Surface trade between the United States and its North American Free Trade Agreement partners Canada and Mexico grew for the fifth consecutive month in October and showed improvement in the rate of decline from a year earlier.

Trade using surface transportation among the NAFTA countries amounted to $61.4 billion in October, according to the Bureau of Transportation Statistics of the U.S. Department of Transportation. That was a gain of 7.2 percent from September to October, picking up the pace of steady growth since May.

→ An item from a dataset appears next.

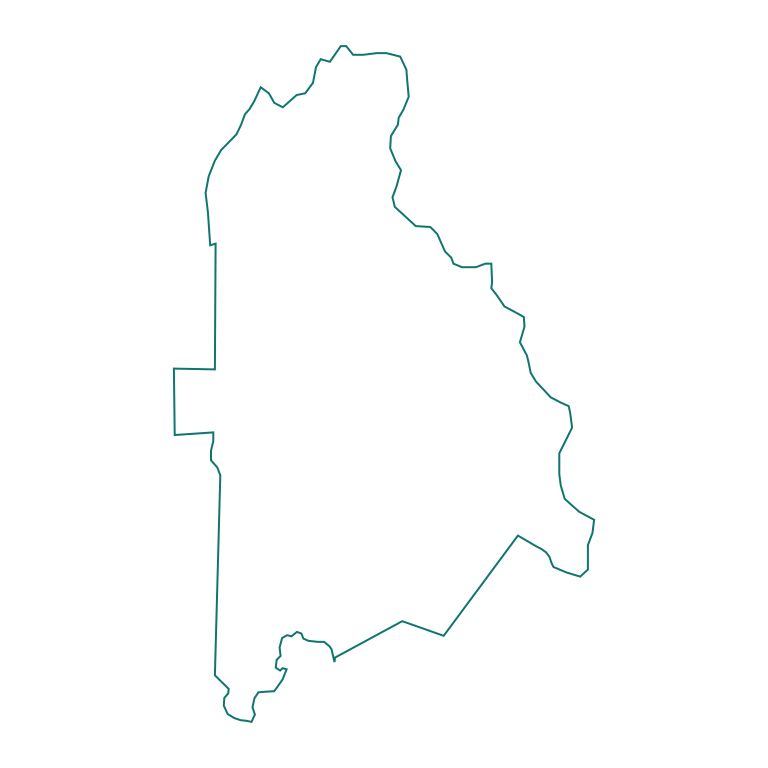 Rembau, Negeri Sembilan, Malaysia
{"feature_id": "92858781B48493388019423", "entity_name": "Rembau", "entity_type": "district", "adm_level": 2, "iso_a3": "MYS", "parent_name": "Malaysia", "parent_adm1": "Negeri Sembilan", "projection": "robinson", "projection_center": [102.108, 2.564], "detail": "fine", "context": "isolated", "style": "outline", "palette": "teal", "viewbox_px": 768, "rotation_deg": 0, "n_neighbors": 0, "source": "geoboundaries", "source_scale": "gbopen_adm2", "svg_char_len": 1812}
<svg xmlns="http://www.w3.org/2000/svg" viewBox="0 0 768 768"><path d="M260.7,87.3L254.3,101.1L249.6,109.0L245.0,114.2L241.1,124.7L236.5,134.3L221.1,150.1L214.9,160.6L208.7,176.3L205.6,192.9L207.9,212.1L210.2,245.3L215.6,243.6L214.9,369.4L173.9,368.6L174.7,435.0L213.3,432.4L213.3,441.1L211.0,450.7L211.0,460.3L217.2,467.3L220.3,475.2L214.9,675.3L228.7,688.9L228.2,693.4L224.3,697.9L223.8,705.7L227.7,714.1L234.2,718.0L240.6,720.2L246.5,720.8L251.5,721.9L254.9,714.6L252.5,707.4L254.4,698.4L258.4,692.3L265.8,691.7L274.2,691.2L278.7,685.0L282.6,679.4L286.6,669.3L282.6,668.2L280.1,670.5L275.7,667.7L276.7,659.8L280.6,655.9L279.6,647.5L282.1,638.0L287.1,635.2L291.5,636.3L296.9,631.9L301.4,633.5L303.4,638.6L308.3,640.8L318.2,641.9L324.1,641.9L329.6,646.4L331.5,649.2L334.5,662.1L335.0,657.6L402.2,621.2L443.7,635.8L517.9,535.6L536.2,546.3L541.6,549.1L546.1,552.4L549.5,556.9L551.5,563.0L553.5,567.0L566.8,572.6L570.6,573.7L580.2,576.6L587.9,569.6L587.9,559.1L587.9,545.1L592.5,532.9L594.1,519.8L579.4,511.9L572.4,505.8L564.7,498.8L560.8,485.7L559.3,474.3L559.3,462.1L559.3,453.3L572.1,427.6L570.1,412.3L568.6,406.1L560.8,402.6L550.8,397.4L536.1,381.7L530.7,372.9L528.4,361.6L526.9,355.5L519.9,342.3L524.5,326.6L523.8,317.0L514.5,311.8L504.5,306.5L496.7,295.1L491.3,288.2L492.1,282.0L491.3,263.7L485.2,263.7L475.9,267.2L462.0,267.2L453.5,263.7L451.2,257.6L445.0,251.5L437.3,234.0L430.3,227.0L415.7,226.1L402.5,213.9L394.8,206.9L392.5,197.3L396.4,186.8L401.0,170.2L395.6,161.4L390.2,148.3L390.9,136.1L397.9,124.7L398.7,117.7L403.3,109.9L408.7,96.8L407.2,80.2L406.4,69.7L400.2,56.6L386.3,53.1L377.0,53.1L363.1,54.8L353.1,54.8L346.2,46.1L340.8,46.1L329.9,61.8L320.7,59.2L316.0,67.1L313.0,82.8L305.2,93.3L296.7,95.0L282.8,107.3L274.3,102.9L268.9,93.3L260.7,87.3Z" fill="none" stroke="#0f766e" stroke-width="2"/></svg>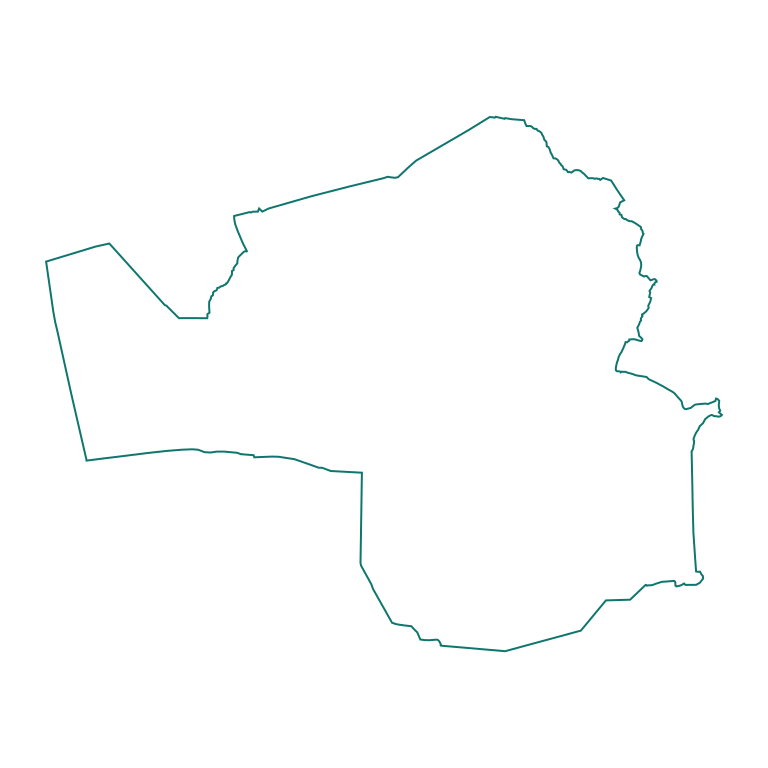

Compared with last October, surface trade fell 15.5 percent, slowing the pace of year-over-year declines of more than 20 percent through the first nine months of 2009. The bottom of the slump was in May, when surface trade fell 35.4 percent compared with a year earlier to $47.9 billion.

About 88 percent of U.S. trade by value with Canada and Mexico moves by truck, rail and pipeline.

U.S.–Canada surface transportation trade totaled $36.3 billion in October, down 19 percent compared to October 2008. The value of imports carried by truck was 15.8 percent lower in October 2009 compared to October 2008, while the value of exports carried by truck was 9.5 percent lower during this period.

U.S.–Mexico surface transportation trade totaled $25.1 billion in October, down 10 percent compared to October 2008. The value of imports carried by truck was 4.2 percent lower in October 2009 than October 2008 while the value of exports carried by truck was 13.5 percent lower.